The working-class hero of Araby isn’t a winner. He’s so normal we don’t even know he’s the lead until the twenty-minute mark. His name is Cristiano (Aristides de Sousa), and the first time we see him he’s just a guy in a car, being driven to his factory job in southern Brazil. The next he’s a comatose body, knocked out by some offscreen on-site mishap.
The good news is that Cristiano does get his own movie, eventually. To stress his cosmic insignificance, directors João Dumans and Affonso Uchoa make us think we’re watching another film: one of those austere, minimalist sagas that clog the classy end of the festival circuit, this one about a brooding, low-income teen, Andre (Murilo Caliari). Just as we’re settling in for an ocean of master-shot long takes, Andre happens upon Cristiano’s secret, scribbled memoirs. The film’s title belatedly appears, and we’re thrown into a sprightlier if perhaps even sadder story — a Wim Wenders–ish road movie with no destination, where the only reason to move is to survive, if just barely.

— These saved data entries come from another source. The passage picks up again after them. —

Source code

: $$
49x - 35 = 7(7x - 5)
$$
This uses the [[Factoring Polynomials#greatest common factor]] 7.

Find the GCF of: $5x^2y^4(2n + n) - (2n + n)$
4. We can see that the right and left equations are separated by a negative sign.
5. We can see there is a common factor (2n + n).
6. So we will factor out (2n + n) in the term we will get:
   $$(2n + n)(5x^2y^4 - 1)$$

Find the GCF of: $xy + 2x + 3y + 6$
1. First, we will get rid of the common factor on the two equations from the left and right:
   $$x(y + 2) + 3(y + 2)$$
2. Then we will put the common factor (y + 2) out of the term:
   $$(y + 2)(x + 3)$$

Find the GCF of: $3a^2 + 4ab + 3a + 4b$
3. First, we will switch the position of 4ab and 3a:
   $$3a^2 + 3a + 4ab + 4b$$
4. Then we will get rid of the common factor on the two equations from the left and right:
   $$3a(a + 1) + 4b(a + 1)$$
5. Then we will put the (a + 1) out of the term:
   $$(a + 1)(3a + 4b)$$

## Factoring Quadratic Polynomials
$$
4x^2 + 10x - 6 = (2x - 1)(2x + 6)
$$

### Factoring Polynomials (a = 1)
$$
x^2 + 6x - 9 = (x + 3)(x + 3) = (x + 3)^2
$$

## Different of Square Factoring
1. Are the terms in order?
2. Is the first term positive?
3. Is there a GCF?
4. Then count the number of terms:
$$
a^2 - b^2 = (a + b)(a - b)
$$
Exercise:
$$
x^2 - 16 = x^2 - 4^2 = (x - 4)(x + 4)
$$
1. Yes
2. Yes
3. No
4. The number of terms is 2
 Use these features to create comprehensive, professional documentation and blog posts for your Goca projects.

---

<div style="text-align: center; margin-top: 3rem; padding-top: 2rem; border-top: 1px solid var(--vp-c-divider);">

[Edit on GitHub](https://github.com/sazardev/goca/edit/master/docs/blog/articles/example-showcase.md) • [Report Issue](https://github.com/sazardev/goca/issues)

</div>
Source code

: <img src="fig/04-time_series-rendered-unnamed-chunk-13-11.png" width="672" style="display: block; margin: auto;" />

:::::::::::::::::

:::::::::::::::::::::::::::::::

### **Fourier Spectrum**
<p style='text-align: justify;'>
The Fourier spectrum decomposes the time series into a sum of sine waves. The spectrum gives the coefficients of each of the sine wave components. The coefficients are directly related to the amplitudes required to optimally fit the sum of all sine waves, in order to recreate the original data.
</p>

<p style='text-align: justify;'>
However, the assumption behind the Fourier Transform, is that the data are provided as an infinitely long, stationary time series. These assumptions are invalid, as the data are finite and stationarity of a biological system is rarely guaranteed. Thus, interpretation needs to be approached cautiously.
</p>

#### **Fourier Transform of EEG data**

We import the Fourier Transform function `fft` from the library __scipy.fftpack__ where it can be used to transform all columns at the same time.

And so we watch our everyman prole flit from place to place and job to job. He’s screwed over or, best-case scenario, paid just enough to keep him breathing. He doesn’t have time to feel down, and it doesn’t hit him how bad he has it until suddenly, late in, he briefly finds a reason to feel good. A soundtrack of folk/country classics takes the edge off, but make no mistake: This is a beautiful bummer, giving voice to someone who’s barely a number, but only to remind us that most of us are OK not thinking about numbers at all.